Как будто все правильно. Но, во-первых, смещается
последовательность действий: сначала они пишут
– потом проверяют, а не наоборот. Это создает
опасную привычку. Кроме того, само слово
ошибкоопасный порождает неуверенность, сомнение
даже в уже приобретенном навыке письма – ведь
ошибкоопасности учат в самом начале пути, и это
психологическое состояние боязни ошибки ложится
в фундамент знания, становится краеугольным
камнем на всю оставшуюся жизнь.
Вторая причина увеличения числа ошибок на
написание простейшего из орфографических
правил, на мой взгляд, связана с первой – с модой
на “размышление”, “анализ”. Я говорю именно о
моде, а не о действительном обучении, развитии
мышления как процесса. Появился даже еще один
фантастический термин: мыследеятельностные
процессы.
Боюсь, что то, что я скажу, прозвучит ересью, но...
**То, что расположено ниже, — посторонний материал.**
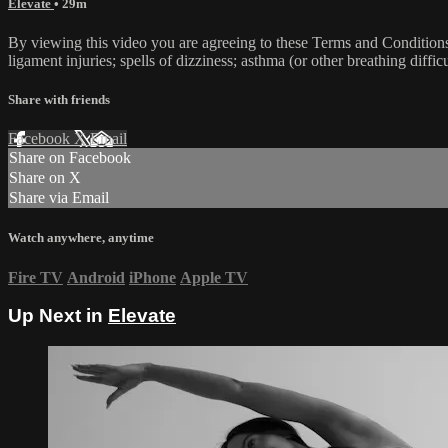
Elevate
• 29m
By viewing this video you are agreeing to these Terms and Conditions C
ligament injuries; spells of dizziness; asthma (or other breathing diffic
Share with friends
Facebook
X
Email
Share on Facebook
Share on X
Share via Email
Watch anywhere, anytime
Fire TV
Android
iPhone
Apple TV
Up Next in
Elevate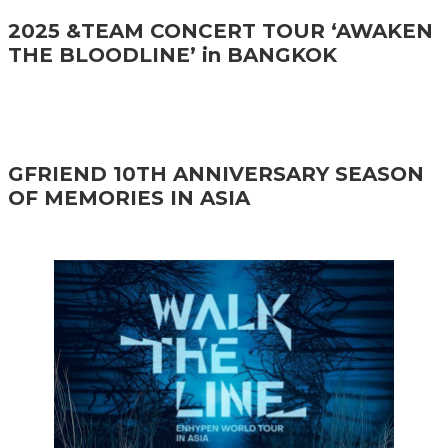
2025 &TEAM CONCERT TOUR ‘AWAKEN
THE BLOODLINE’ in BANGKOK
GFRIEND 10TH ANNIVERSARY SEASON
OF MEMORIES IN ASIA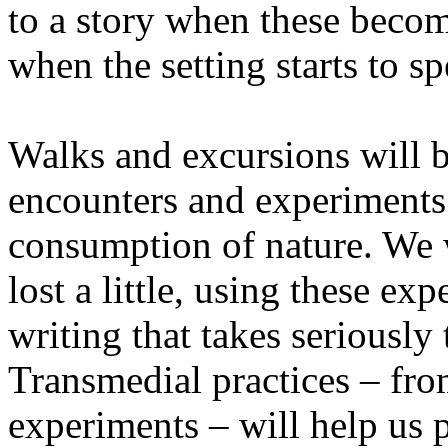
to a story when these becom
when the setting starts to sp
Walks and excursions will b
encounters and experiments i
consumption of nature. We wi
lost a little, using these ex
writing that takes seriously
Transmedial practices – fro
experiments – will help us 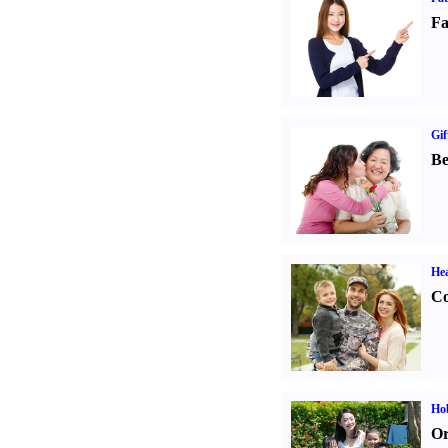
Fa
Gif
Be
Hea
Co
Hob
Or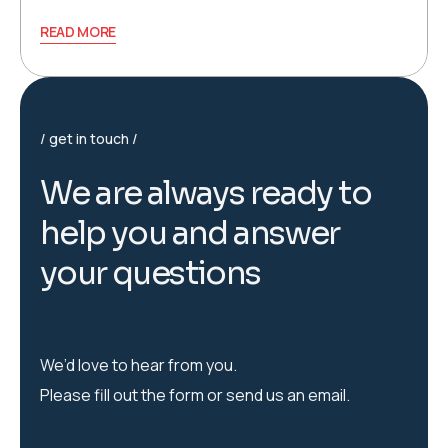
READ MORE
get in touch
W
e
a
r
e
a
l
w
a
y
s
r
e
a
d
y
t
o
h
e
l
p
y
o
u
a
n
d
a
n
s
w
e
r
y
o
u
r
q
u
e
s
t
i
o
n
s
We’d love to hear from you.
Please fill out the form or send us an email.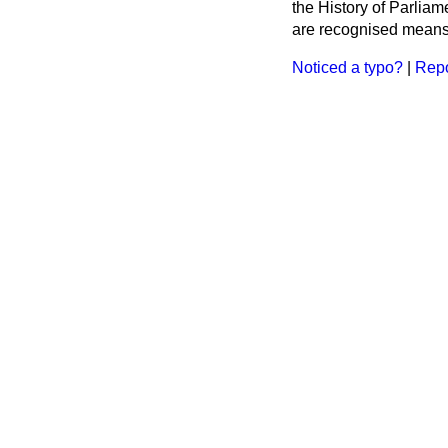
the History of Parlia
are recognised means 
Noticed a typo?
|
Repo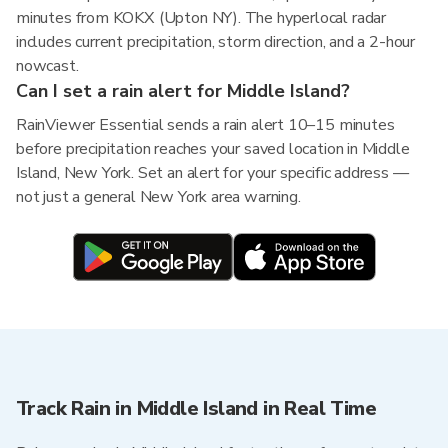
minutes from KOKX (Upton NY). The hyperlocal radar
includes current precipitation, storm direction, and a 2-hour
nowcast.
Can I set a rain alert for Middle Island?
RainViewer Essential sends a rain alert 10–15 minutes
before precipitation reaches your saved location in Middle
Island, New York. Set an alert for your specific address —
not just a general New York area warning.
Track Rain in Middle Island in Real Time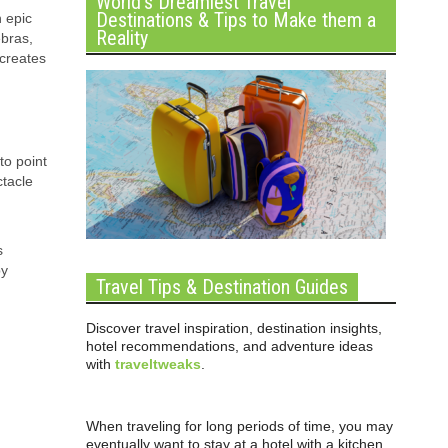
World’s Dreamiest Travel
Destinations & Tips to Make them a
 epic
Reality
ebras,
 creates
to point
ctacle
s
by
Travel Tips & Destination Guides
Discover travel inspiration, destination insights,
hotel recommendations, and adventure ideas
with
traveltweaks
.
When traveling for long periods of time, you may
eventually want to stay at a hotel with a kitchen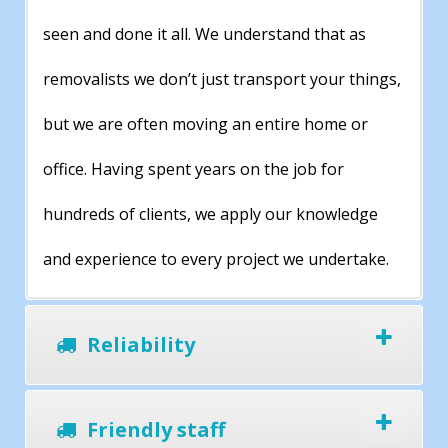
seen and done it all. We understand that as
removalists we don’t just transport your things,
but we are often moving an entire home or
office. Having spent years on the job for
hundreds of clients, we apply our knowledge
and experience to every project we undertake.
Reliability
Friendly staff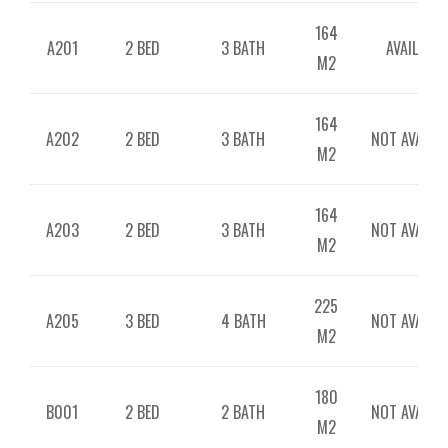
164
A201
2 BED
3 BATH
AVAILABLE
M2
164
A202
2 BED
3 BATH
NOT AVAILAB
M2
164
A203
2 BED
3 BATH
NOT AVAILAB
M2
225
A205
3 BED
4 BATH
NOT AVAILAB
M2
180
B001
2 BED
2 BATH
NOT AVAILAB
M2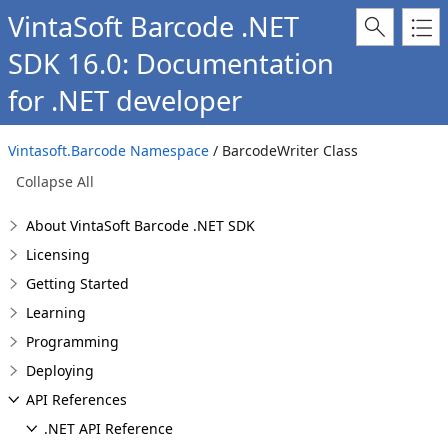
VintaSoft Barcode .NET
SDK 16.0: Documentation
for .NET developer
Vintasoft.Barcode Namespace
/ BarcodeWriter Class
Collapse All
About VintaSoft Barcode .NET SDK
Licensing
Getting Started
Learning
Programming
Deploying
API References
.NET API Reference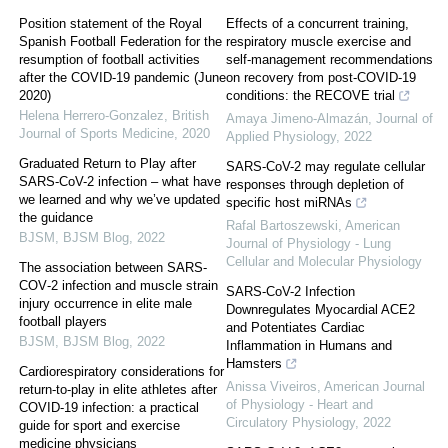
Position statement of the Royal
Effects of a concurrent training,
Spanish Football Federation for the
respiratory muscle exercise and
resumption of football activities
self-management recommendations
after the COVID-19 pandemic (June
on recovery from post-COVID-19
2020)
conditions: the RECOVE trial
Helena Herrero-Gonzalez
,
British
Amaya Jimeno-Almazán
,
Journal of
Journal of Sports Medicine
,
2020
Applied Physiology
,
2022
Graduated Return to Play after
SARS-CoV-2 may regulate cellular
SARS-CoV-2 infection – what have
responses through depletion of
we learned and why we’ve updated
specific host miRNAs
the guidance
Rafal Bartoszewski
,
American
BJSM
,
BJSM Blog
,
2022
Journal of Physiology - Lung
Cellular and Molecular Physiology
The association between SARS‐
COV‐2 infection and muscle strain
SARS-CoV-2 Infection
injury occurrence in elite male
Downregulates Myocardial ACE2
football players
and Potentiates Cardiac
BJSM
,
BJSM Blog
,
2022
Inflammation in Humans and
Hamsters
Cardiorespiratory considerations for
Anissa Viveiros
,
American Journal
return-to-play in elite athletes after
of Physiology - Heart and
COVID-19 infection: a practical
Circulatory Physiology
,
2022
guide for sport and exercise
medicine physicians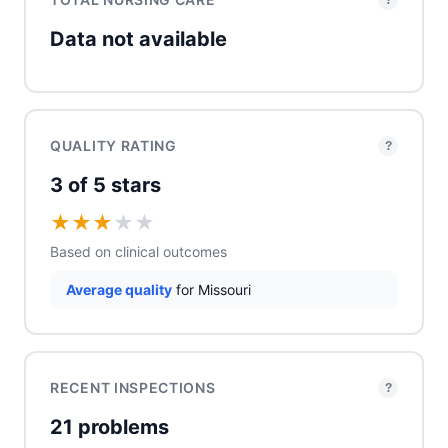
?
Data not available
QUALITY RATING
?
3 of 5 stars
★
★
★
★
★
Based on clinical outcomes
Average quality
for Missouri
RECENT INSPECTIONS
?
21 problems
не всегда полезно думанье, иногда нужно
действовать в силу навыка – и вполне
рефлекторно. А основа грамотного письма – навык,
доведенный до уровня чуть ли не безусловного
рефлекса. А то получится, как в пародии
Архангельского на Виктора Шкловского: “Я пишу
сидя. Для того, чтобы сесть, нужно согнуть ноги в
коленях и наклонить туловище вперед. Для того,
чтоб согнуть ноги, нужно...” – и так далее.
В результате, вместо того чтобы писать, человек
долго занимается мыследеятельным процессом.
Не спорю, рассуждение о том, какую букву написать,
на самом первом этапе осуществляет каждый. Но
нельзя на этом зацикливаться. Нужно вырабатывать
навык.
Тем более что привычка к пустопорожнему
размышлению порождает ложное знание о себе и
своих возможностях. Привыкшие без конца
рассуждать, дети выдумывают на основании двух
примеров немыслимые правила, считая, что, коль
скоро они “порассуждали”, все будет правильно.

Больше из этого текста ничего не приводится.